Tuesday, October 16, 2012

What about a dream ?

Let summarize. I have goal. It has to be public. (yes, it is coming ..patience .. patience .. you sound like my daughter). For accountability. I need this goal to get back in control of my life ? path ? journey ?

Well, back in the day, I had a dream (yes, not this one). A cool one. seemed very hard to accomplish 20 years ago.
"Leave France, Moving to US and go working in the silicon valley. Make video games. Be rich."


Just did it.  (except the rich part, of course). What is after the dream ?

You can realize yours dreams. I just proved it.


Another one ? somebody else to convince you ?
read this:

http://www.sailfeed.com/sailings-seriously-simple-stupid

Cruising the world on a sailboat. As it is said. it is simply stupid (to do).

The fear of death?
"I hate that the whole of the sailing industry seems to revolve around placing fear in people. Or if not placing the fear, at least assuaging a fear that the industry knows full well is overblown to begin with. Sure the ocean can be a dangerous place. Yes, we get it. Nobody is disputing that fact. But more dangerous than what? Driving to work? One in five thousand die driving. The ocean may be scarier at times, but certainly not more dangerous. More dangerous than being killed by poisoning? One in eighty-six thousand of us will go that way. Who amongst us honestly believes we are more likely to meet our maker whilst cruising the Bahamas? Come on. And even if it were more likely, which would you rather?"

Just have to train.
Half a dozen years ago, seems like eternity, I was learning to Surf, and so excited about it, was sharing it and maybe overwhelming all my coworkers around me.
One friend told me, "my dream is to get into the tube". I know it was just a way of saying, it was certainly not his ultimate "dream".
Anyway, it stuck to me. How easy it would be to realize his dream. Just have to paddle out. And again. again. And again. Eventually, you will make it. Yes, Dude.

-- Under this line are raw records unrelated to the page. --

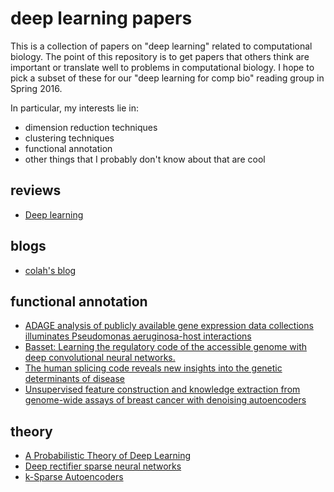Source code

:# deep learning papers

This is a collection of papers on "deep learning" related to computational biology.
The point of this repository is to get papers that others think are important or translate well to problems in computational biology.
I hope to pick a subset of these for our "deep learning for comp bio" reading group in Spring 2016.

In particular, my interests lie in:

- dimension reduction techniques
- clustering techniques
- functional annotation
- other things that I probably don't know about that are cool

## reviews

- [Deep learning](http://www.nature.com/nature/journal/v521/n7553/full/nature14539.html)

## blogs

- [colah's blog](http://colah.github.io/)

## functional annotation

- [ADAGE analysis of publicly available gene expression data collections illuminates Pseudomonas aeruginosa-host interactions](http://biorxiv.org/content/early/2015/11/05/030650)
- [Basset: Learning the regulatory code of the accessible genome with deep convolutional neural networks.](http://biorxiv.org/content/early/2015/10/05/028399)
- [The human splicing code reveals new insights into the genetic determinants of disease](http://www.sciencemag.org/content/347/6218/1254806.long)
- [Unsupervised feature construction and knowledge extraction from genome-wide assays of breast cancer with denoising autoencoders](http://www.worldscientific.com/doi/abs/10.1142/9789814644730_0014)

## theory

- [A Probabilistic Theory of Deep Learning](http://arxiv.org/abs/1504.00641)
- [Deep rectifier sparse neural networks](http://jmlr.org/proceedings/papers/v15/glorot11a/glorot11a.pdf)
- [k-Sparse Autoencoders](http://arxiv.org/pdf/1312.5663v2.pdf)
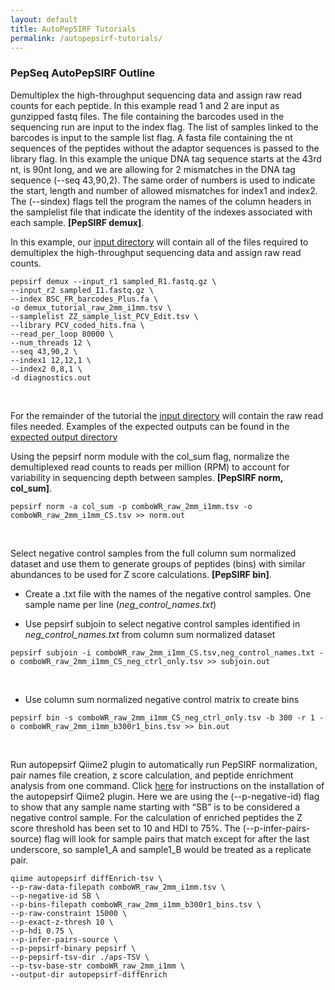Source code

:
 ```yaml
---
layout: default
title: AutoPepSIRF Tutorials
permalink: /autopepsirf-tutorials/
---
```

### PepSeq AutoPepSIRF Outline

Demultiplex the high-throughput sequencing data and assign raw read counts for each peptide.  In this example read 1 and 2 are input as gunzipped fastq files. The file containing the barcodes used in the sequencing run are input to the index flag. The list of samples linked to the barcodes is input to the sample list flag. A fasta file containing the nt sequences of the peptides without the adaptor sequences is passed to the library flag. In this example the unique DNA tag sequence starts at the 43rd nt, is 90nt long, and we are allowing for 2 mismatches in the DNA tag sequence (\-\-seq 43,90,2). The same order of numbers is used to indicate the start, length and number of allowed mismatches for index1 and index2. The (\-\-sindex) flags tell the program the names of the column headers in the samplelist file that indicate the identity of the indexes associated with each sample. **[PepSIRF demux]**.

In this example, our [input directory](https://github.com/LadnerLab/PepSIRF/tree/master/tutorial_files/demux) will contain all of the files required to demultiplex the high-throughput sequencing data and assign raw read counts.

```
pepsirf demux --input_r1 sampled_R1.fastq.gz \
--input_r2 sampled_I1.fastq.gz \
--index BSC_FR_barcodes_Plus.fa \
-o demux_tutorial_raw_2mm_i1mm.tsv \
--samplelist ZZ_sample_list_PCV_Edit.tsv \
--library PCV_coded_hits.fna \
--read_per_loop 80000 \
--num_threads 12 \
--seq 43,90,2 \
--index1 12,12,1 \
--index2 0,8,1 \
-d diagnostics.out
```
<br>

For the remainder of the tutorial the [input directory](https://github.com/LadnerLab/PepSIRF/tree/master/tutorial_files/autopepsirf) will contain the raw read files needed. Examples of the expected outputs can be found in the [expected output directory](https://github.com/LadnerLab/PepSIRF/tree/master/tutorial_files/autopepsirf/expected_outputs)

Using the pepsirf norm module with the col_sum flag, normalize the demultiplexed read counts to reads per million (RPM) to account for variability in sequencing depth between samples. **[PepSIRF norm, col_sum]**.

```
pepsirf norm -a col_sum -p comboWR_raw_2mm_i1mm.tsv -o comboWR_raw_2mm_i1mm_CS.tsv >> norm.out
```
<br>

Select negative control samples from the full column sum normalized dataset and use them to generate groups of peptides (bins) with similar abundances to be used for  Z score calculations. **[PepSIRF bin]**.

+ Create a .txt file with the names of the negative control samples. One sample name per line (*neg_control_names.txt*)

+ Use pepsirf subjoin to select negative control samples identified in *neg_control_names.txt* from column sum normalized dataset

```
pepsirf subjoin -i comboWR_raw_2mm_i1mm_CS.tsv,neg_control_names.txt -o comboWR_raw_2mm_i1mm_CS_neg_ctrl_only.tsv >> subjoin.out
```
<br>

+ Use column sum normalized negative control matrix to create bins

```
pepsirf bin -s comboWR_raw_2mm_i1mm_CS_neg_ctrl_only.tsv -b 300 -r 1 -o comboWR_raw_2mm_i1mm_b300r1_bins.tsv >> bin.out
```
<br>

Run autopepsirf Qiime2 plugin to automatically run PepSIRF normalization, pair names file creation, z score calculation, and peptide enrichment analysis from one command. Click [here](https://ladnerlab.github.io/pepsirf-q2-plugin-docs/Pepsirf_Plugins/q2-autopepsirf/#installation) for instructions on the installation of the autopepsirf Qiime2 plugin. Here we are using the (\-\-p\-negative\-id) flag to show that any sample name starting with “SB” is to be considered a negative control sample. For the calculation of enriched peptides the Z score threshold has been set to 10 and HDI to 75%. The (\-\-p\-infer\-pairs\-source) flag will look for sample pairs that match except for after the last underscore, so sample1_A and sample1_B would be treated as a replicate pair.

```
qiime autopepsirf diffEnrich-tsv \
--p-raw-data-filepath comboWR_raw_2mm_i1mm.tsv \
--p-negative-id SB \
--p-bins-filepath comboWR_raw_2mm_i1mm_b300r1_bins.tsv \
--p-raw-constraint 15000 \
--p-exact-z-thresh 10 \
--p-hdi 0.75 \
--p-infer-pairs-source \
--p-pepsirf-binary pepsirf \
--p-pepsirf-tsv-dir ./aps-TSV \
--p-tsv-base-str comboWR_raw_2mm_i1mm \
--output-dir autopepsirf-diffEnrich 
```
<br>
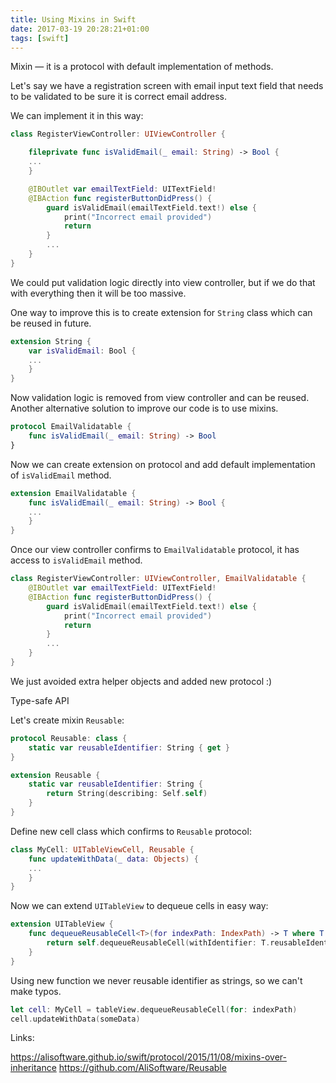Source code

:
 ```yaml
---
title: Using Mixins in Swift
date: 2017-03-19 20:28:21+01:00
tags: [swift]
---
```


Mixin — it is a protocol with default implementation of methods.

<!-- more -->

Let's say we have a registration screen with email input text field that needs to be validated to be sure it is correct email address.

We can implement it in this way:

```swift
class RegisterViewController: UIViewController {

    fileprivate func isValidEmail(_ email: String) -> Bool {
    ...
    }

    @IBOutlet var emailTextField: UITextField!
    @IBAction func registerButtonDidPress() {
        guard isValidEmail(emailTextField.text!) else {
            print("Incorrect email provided")
            return
        }
        ...
    }
}
```

We could put validation logic directly into view controller, but if we do that with everything then it will be too massive.

One way to improve this is to create extension for `String` class which can be reused in future.

```swift
extension String {
    var isValidEmail: Bool {
    ...
    }
}
```

Now validation logic is removed from view controller and can be reused.
Another alternative solution to improve our code is to use mixins.

```swift
protocol EmailValidatable {
    func isValidEmail(_ email: String) -> Bool
}
```

Now we can create extension on protocol and add default implementation of `isValidEmail` method.

```swift
extension EmailValidatable {
    func isValidEmail(_ email: String) -> Bool {
    ...
    }
}
```

Once our view controller confirms to `EmailValidatable` protocol, it has access to `isValidEmail` method.

```swift
class RegisterViewController: UIViewController, EmailValidatable {
    @IBOutlet var emailTextField: UITextField!
    @IBAction func registerButtonDidPress() {
        guard isValidEmail(emailTextField.text!) else {
            print("Incorrect email provided")
            return
        }
        ...
    }
}
```

We just avoided extra helper objects and added new protocol :)

Type-safe API

Let's create mixin `Reusable`:

```swift
protocol Reusable: class {
    static var reusableIdentifier: String { get }
}

extension Reusable {
    static var reusableIdentifier: String {
        return String(describing: Self.self)
    }
}
```

Define new cell class which confirms to `Reusable` protocol:

```swift
class MyCell: UITableViewCell, Reusable {
    func updateWithData(_ data: Objects) {
    ...
    }
}
```

Now we can extend `UITableView` to dequeue cells in easy way:

```swift
extension UITableView {
    func dequeueReusableCell<T>(for indexPath: IndexPath) -> T where T: UITableViewCell, T: Reusable {
        return self.dequeueReusableCell(withIdentifier: T.reusableIdentifier, for: indexPath) as! T
    }
}
```

Using new function we never reusable identifier as strings, so we can't make typos.

```swift
let cell: MyCell = tableView.dequeueReusableCell(for: indexPath)
cell.updateWithData(someData)
```

Links:

<a href="https://alisoftware.github.io/swift/protocol/2015/11/08/mixins-over-inheritance" target="_blank">https://alisoftware.github.io/swift/protocol/2015/11/08/mixins-over-inheritance</a>
<a href="https://github.com/AliSoftware/Reusable" target="_blank">https://github.com/AliSoftware/Reusable</a>
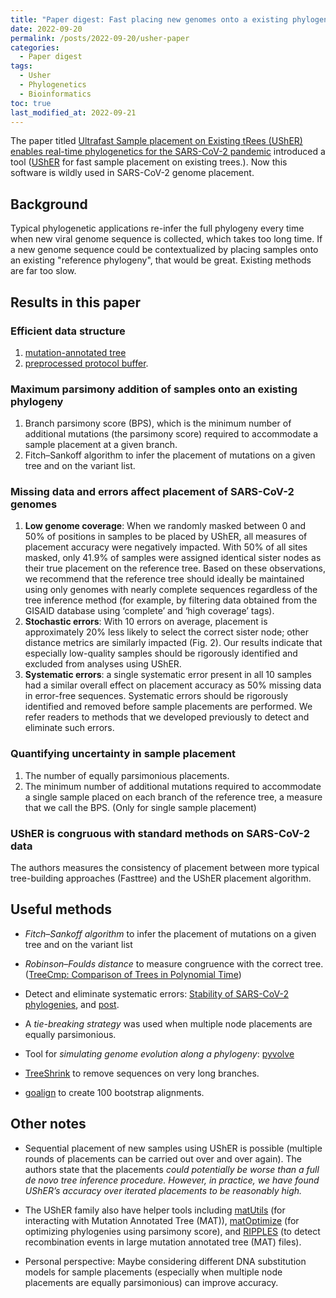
 ```yaml
---
title: "Paper digest: Fast placing new genomes onto a existing phylogenetic tree"
date: 2022-09-20
permalink: /posts/2022-09-20/usher-paper
categories:
  - Paper digest
tags:
  - Usher
  - Phylogenetics
  - Bioinformatics
toc: true
last_modified_at: 2022-09-21
---
```


The paper titled [Ultrafast Sample placement on Existing tRees (UShER) enables real-time phylogenetics for the SARS-CoV-2 pandemic](https://doi.org/10.1038/s41588-021-00862-7) introduced a tool ([UShER](https://usher-wiki.readthedocs.io/en/latest/) for fast sample placement on existing trees.). Now this software is wildly used in SARS-CoV-2 genome placement.

## Background
Typical phylogenetic applications re-infer the full phylogeny every time when new viral genome sequence is collected, which takes too long time. If a new genome sequence could be contextualized by placing samples onto an existing "reference phylogeny", that would be great. Existing methods are far too slow.

## Results in this paper
### Efficient data structure
  1. [mutation-annotated tree](https://www.nature.com/articles/s41588-021-00862-7/figures/1)
  2. [preprocessed protocol buffer](https://developers.google.com/protocol-buffers).

### Maximum parsimony addition of samples onto an existing phylogeny
  1. Branch parsimony score (BPS), which is the minimum number of additional mutations (the parsimony score) required to accommodate a sample placement at a given branch.
  2. Fitch–Sankoff algorithm to infer the placement of mutations on a given tree and on the variant list.

### Missing data and errors affect placement of SARS-CoV-2 genomes
  1. **Low genome coverage**: When we randomly masked between 0 and 50% of positions in samples to be placed by UShER, all measures of placement accuracy were negatively impacted. With 50% of all sites masked, only 41.9% of samples were assigned identical sister nodes as their true placement on the reference tree. Based on these observations, we recommend that the reference tree should ideally be maintained using only genomes with nearly complete sequences regardless of the tree inference method (for example, by filtering data obtained from the GISAID database using ‘complete’ and ‘high coverage’ tags).
  2. **Stochastic errors**: With 10 errors on average, placement is approximately 20% less likely to select the correct sister node; other distance metrics are similarly impacted (Fig. 2). Our results indicate that especially low-quality samples should be rigorously identified and excluded from analyses using UShER.
  3. **Systematic errors**: a single systematic error present in all 10 samples had a similar overall effect on placement accuracy as 50% missing data in error-free sequences. Systematic errors should be rigorously identified and removed before sample placements are performed. We refer readers to methods that we developed previously to detect and eliminate such errors. 

### Quantifying uncertainty in sample placement
1. The number of equally parsimonious placements.
2. The minimum number of additional mutations required to accommodate a single sample placed on each branch of the reference tree, a measure that we call the BPS. (Only for single sample placement)

### UShER is congruous with standard methods on SARS-CoV-2 data
The authors measures the consistency of placement between more typical tree-building approaches (Fasttree) and the UShER placement algorithm.

## Useful methods
- *Fitch–Sankoff algorithm* to infer the placement of mutations on a given tree and on the variant list

- *Robinson–Foulds distance* to measure congruence with the correct tree. ([TreeCmp: Comparison of Trees in Polynomial Time](https://www.ncbi.nlm.nih.gov/pmc/articles/PMC3422086/))

- Detect and eliminate systematic errors: [Stability of SARS-CoV-2 phylogenies](https://pubmed.ncbi.nlm.nih.gov/33206635/), and [post](https://virological.org/t/issues-with-sars-cov-2-sequencing-data/473).

- A *tie-breaking strategy* was used when multiple node placements are equally parsimonious.

- Tool for *simulating genome evolution along a phylogeny*: [pyvolve](https://pubmed.ncbi.nlm.nih.gov/26397960/)

- [TreeShrink](https://pubmed.ncbi.nlm.nih.gov/29745847/) to remove sequences on very long branches.

- [goalign](https://github.com/evolbioinfo/goalign) to create 100 bootstrap alignments.

## Other notes
- Sequential placement of new samples using UShER is possible (multiple rounds of placements can be carried out over and over again). The authors state that the placements *could potentially be worse than a full de novo tree inference procedure. However, in practice, we have found UShER’s accuracy over iterated placements to be reasonably high.*

- The UShER family also have helper tools including [matUtils](https://usher-wiki.readthedocs.io/en/latest/matUtils.html) (for interacting with Mutation Annotated Tree (MAT)), [matOptimize](https://usher-wiki.readthedocs.io/en/latest/matOptimize.html) (for optimizing phylogenies using parsimony score), and [RIPPLES](https://usher-wiki.readthedocs.io/en/latest/ripples.html) (to detect recombination events in large mutation annotated tree (MAT) files).

- Personal perspective: Maybe considering different DNA substitution models for sample placements (especially when multiple node placements are equally parsimonious) can improve accuracy.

Nowadays, i realized how hard it is to get in the tube - lol -.At the time, I told me, well, give it a couple of years, does not look so difficult. I surfed there. OB. Several years. 
Those days, I never made it to the outside. Not that easy. Really. Trust me.


Running on empty.
Most of our dreams are in fact pretty accessible. Those which are not (I want to be rich !) are certainly bad ideas anyway. The issue is how much are you ready to sacrifice, how much do you really want it, and how many of those do you really have to realize ;)


This is where this goal idea comes from. A small step in the right direction. I have a new dream. Took me 5 years to realize I needed a new one. I was running on one empty tank. I guess not everybody needs a dream to get driven forward. Not me. I need a focus. Right now, this one seems pretty far. Maybe unreachable. Maybe not. Maybe I will share it someday. Maybe not. I just hope that if I manage to realize this one (the dream) I will be old enough to not need a new one. It is exhausting ;)

This goal is part of this dream. And this goal is achievable. Certainly. With some help (which I have) and some patience (which I lack).